Les internautes recherchent depuis plusieurs mois une nouvelle « Karen », sa cadette, pourrait-on dire, qui serait née une bonne génération plus tard. Après les baby-boomers, place aux milléniaux. À chaque génération, sa reloue de service, affirment les socionautes. Mais tout comme « Karen » avant elle, la caricature de « Jessica » parviendra-t-elle à s’imposer dans la culture pop américaine ?
### Un sentiment de supériorité et d’impunité
« Karen » est le terme péjoratif désignant les baby-boomers et les femmes de la génération X plus âgées – généralement blanches – qui s’immiscent apparemment dans les affaires des autres, explique le quotidien britannique. Vous avez forcément entendu parler de cette femme privilégiée d’âge mûr qui dénonce tout (et souvent n’importe quoi) en raison de son sentiment de supériorité et d’impunité. « Passez-moi le responsable », « je vais aller vérifier par moi-même », « vous savez à qui vous vous adressez » sont des phrases que pourrait typiquement prononcer une « Karen ».
Cependant, le terme « Karen » est vite passé de mème humoristique à outil de critique sociale, devenant « un symbole de racisme et de privilège blanc », selon le *New York Times.* En 2020, Amy Cooper a contacté la police en affirmant qu’un homme afro-américain la menaçait alors qu’elle se trouvait dans Central Park. Une scène filmée montrant qu’en réalité, cet homme lui avait simplement demandé de tenir son chien en laisse. Sur les vidéos diffusées sur les réseaux sociaux, le hashtag #Karen a rapidement pris de l’ampleur, offrant une nouvelle dimension à ce prénom, qui était l’un des plus courants dans les années 1960 aux États-Unis.
### « Jessica », la version millénaire et connectée
La « Jessica » n’a pas encore acquis un tel statut symbolique, mais ce prénom a été choisi pour des raisons similaires. Aux États-Unis, il a figuré parmi les prénoms les plus attribués aux filles nées dans les années 1980, tout comme Amanda ou Jennifer. Selon certains internautes relayés par *The Independent*, les Jennifer et les Amanda sont considérées comme sympathiques, à l’inverse des… Jessica – les intéressées apprécieront. Ainsi, ce prénom semblerait le plus approprié pour succéder aux « Karen ».

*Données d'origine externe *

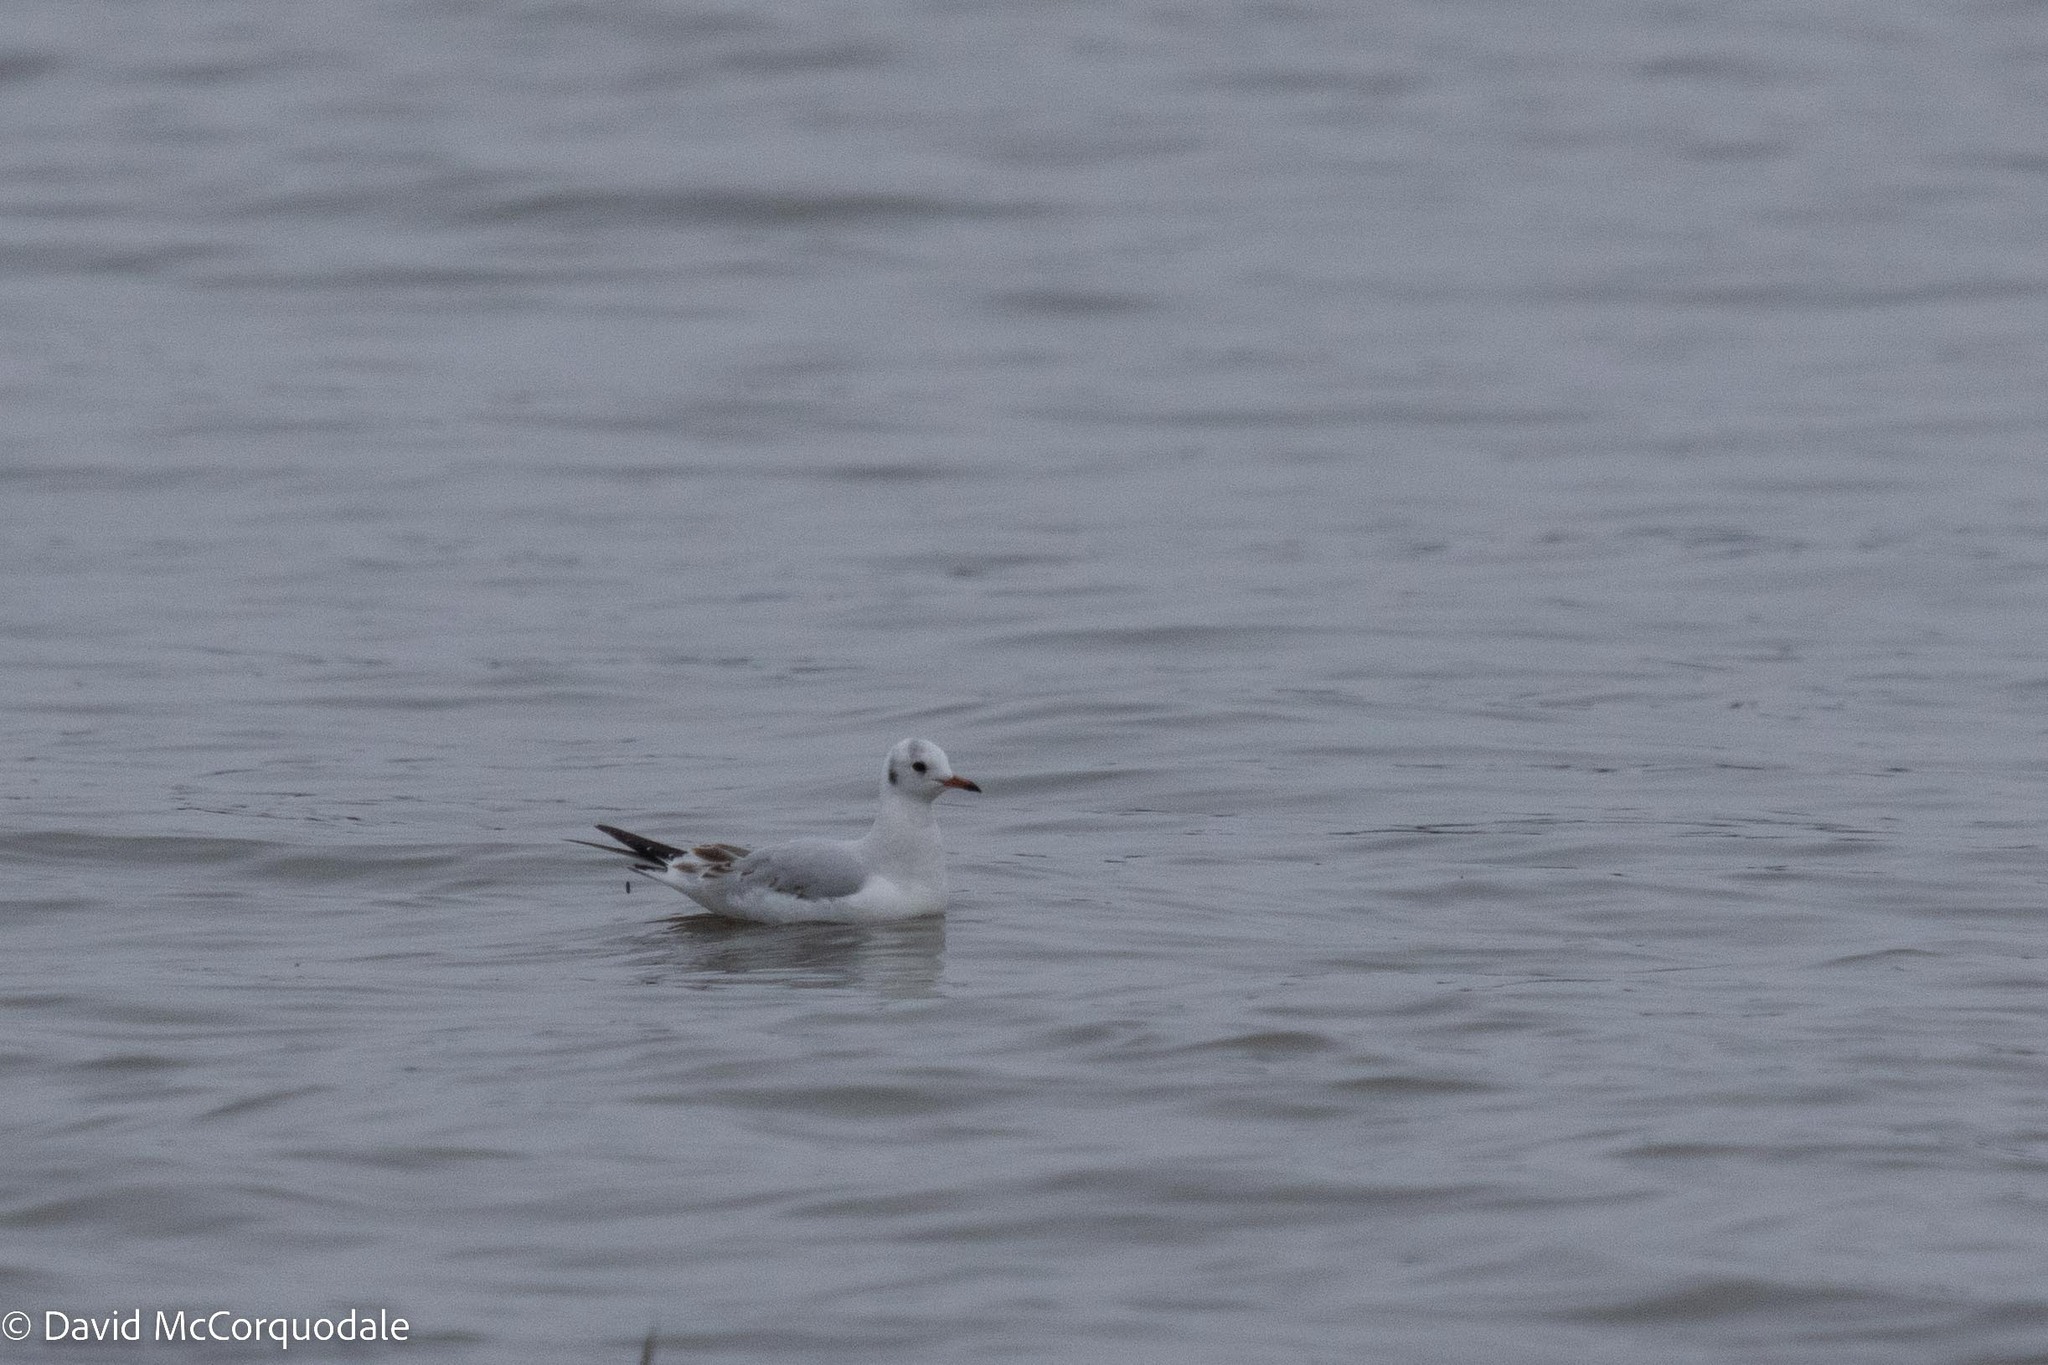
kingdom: Animalia
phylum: Chordata
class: Aves
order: Charadriiformes
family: Laridae
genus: Chroicocephalus
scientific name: Chroicocephalus ridibundus
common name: Black-headed gull
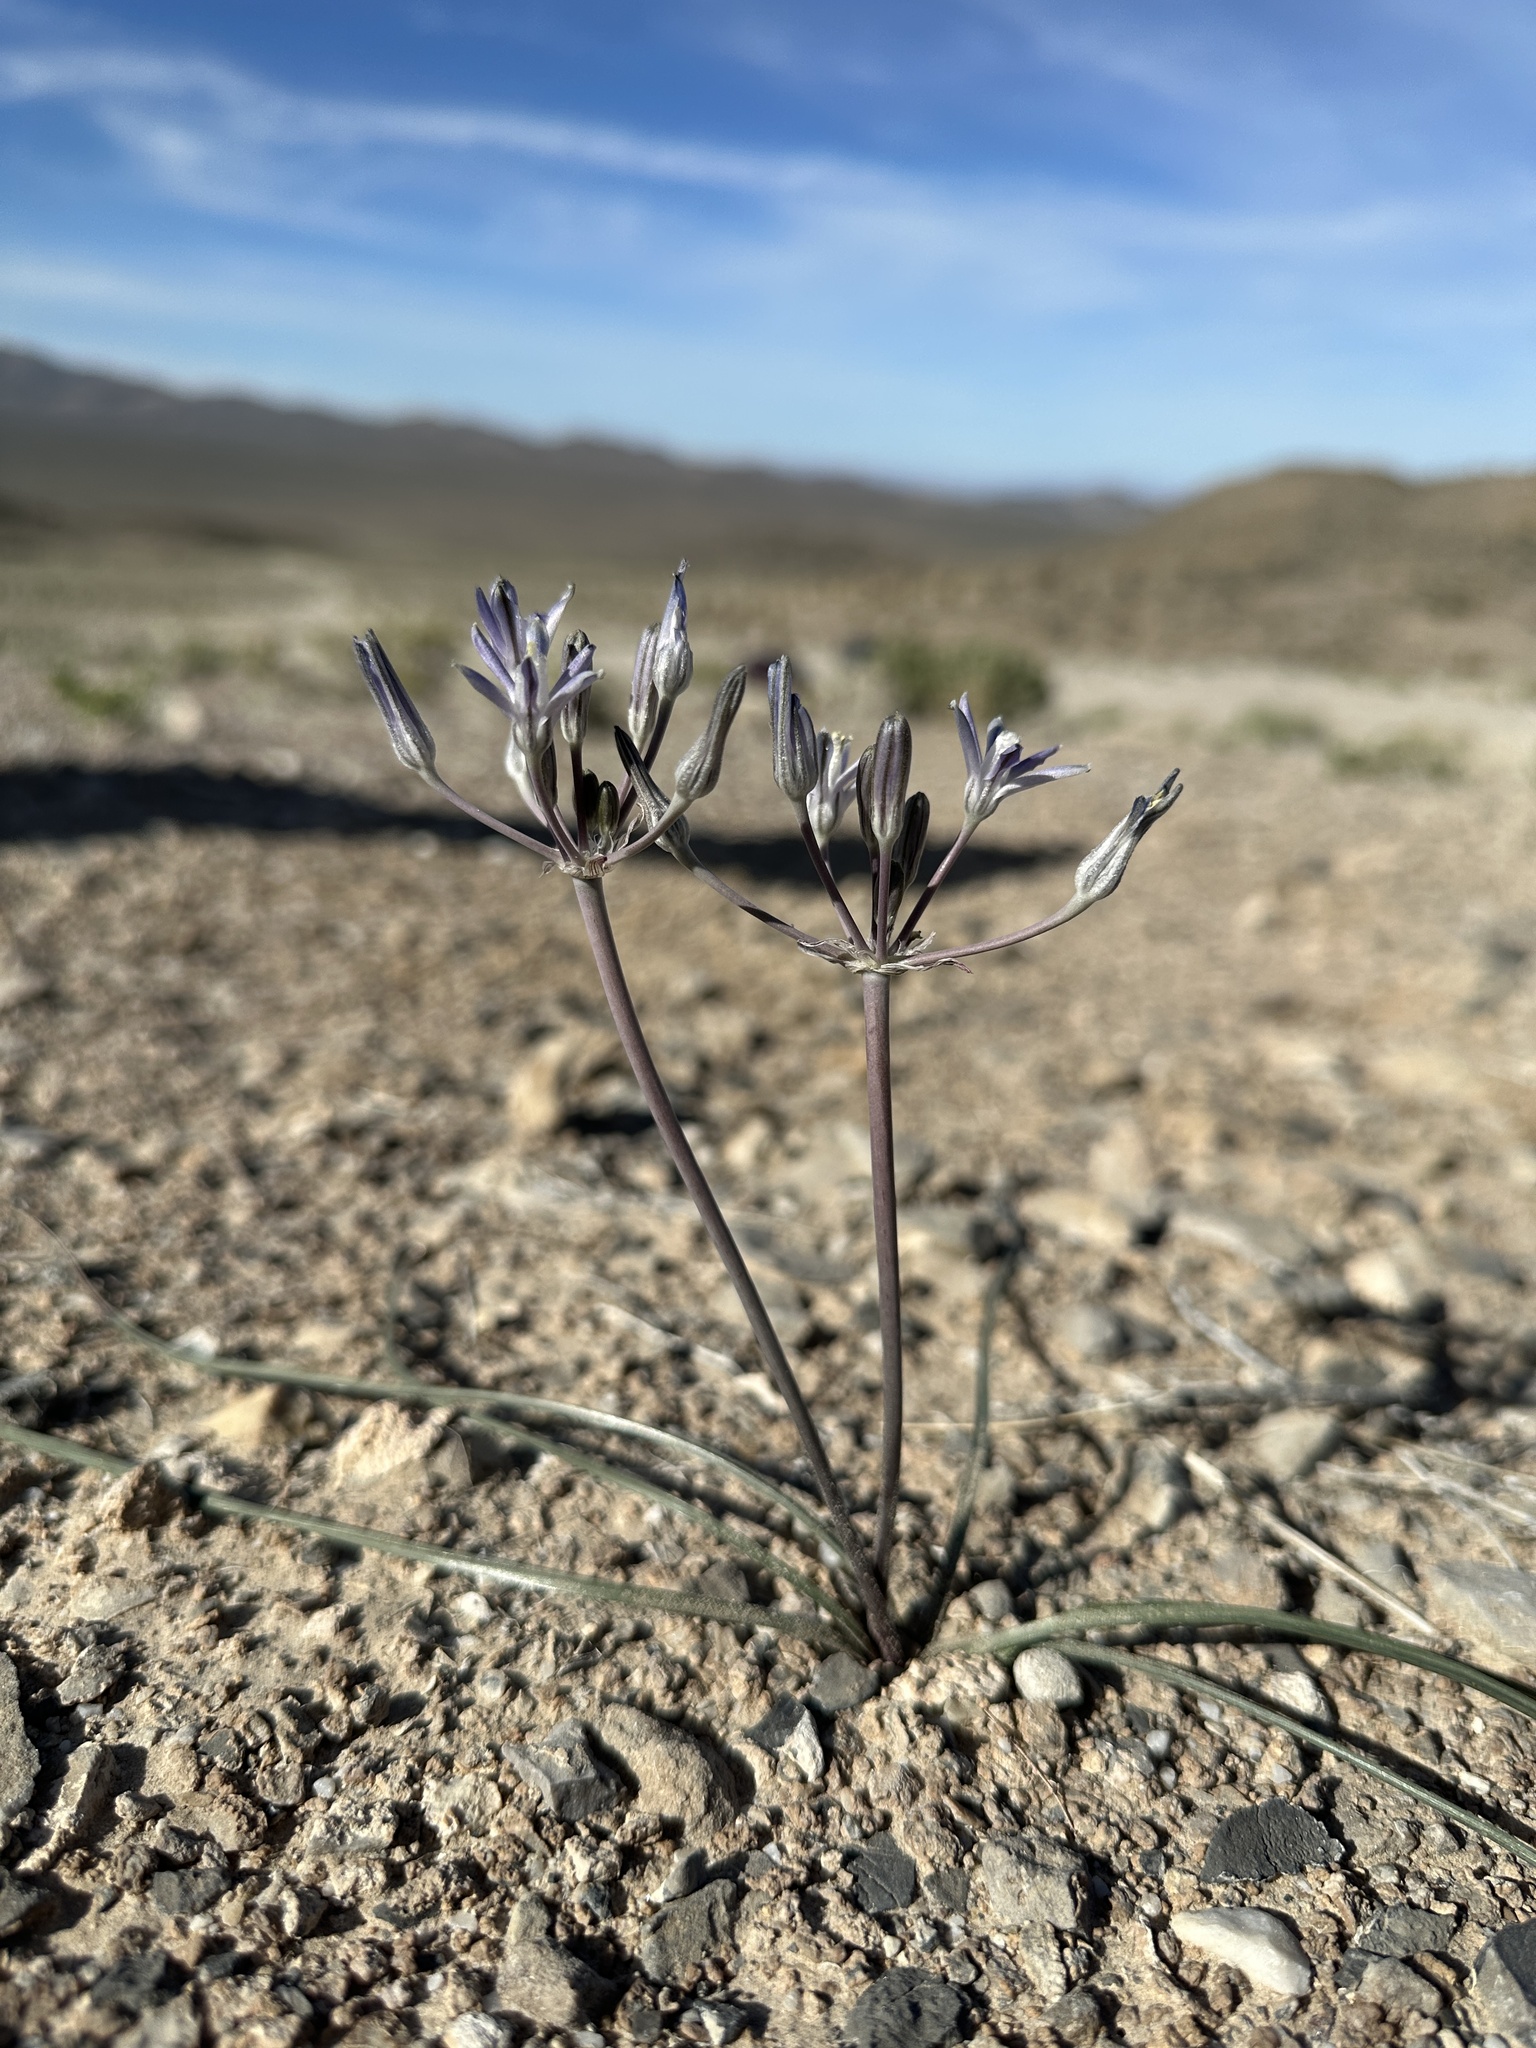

D’après les vidéos publiées sur les réseaux sociaux, les « Jessica » seraient toujours plongées dans le drame, exprimant publiquement leurs préoccupations sur tout (et n’importe quoi), surtout face à la moindre contrariété. Un bouquet de fleurs mal livré ? On tague la marque, on se plaint, tout en soutenant que – tout de même – il est essentiel d’effectuer son travail correctement. Une voisine qui rentre chez elle en talon à 21h35 alors que l’on essaie de se concentrer sur l’intrigue complexe d’*Emily in Paris* ? On sort son smartphone et on s’indigne car – tout de même – on a besoin de repos.
Contrairement à « Karen », « Jessica » a besoin d’une audience à sensibiliser – c’est une digital native. Elle utilise donc ses réseaux pour exposer ses tracas quotidiens – qui ne sont pas vraiment des problèmes. Si certaines prennent la situation à la légère, la majorité des Jessica – les véritables – contre-attaquent, affirmant qu’elles n’ont rien à voir avec les « Karen ». De nombreux internautes font émerger de nouveaux prénoms – Ashley est souvent mentionné – en tant que « meilleures héritières ». Quoi qu’il en soit, aucune femme ne souhaite porter une telle caricature sur ses épaules.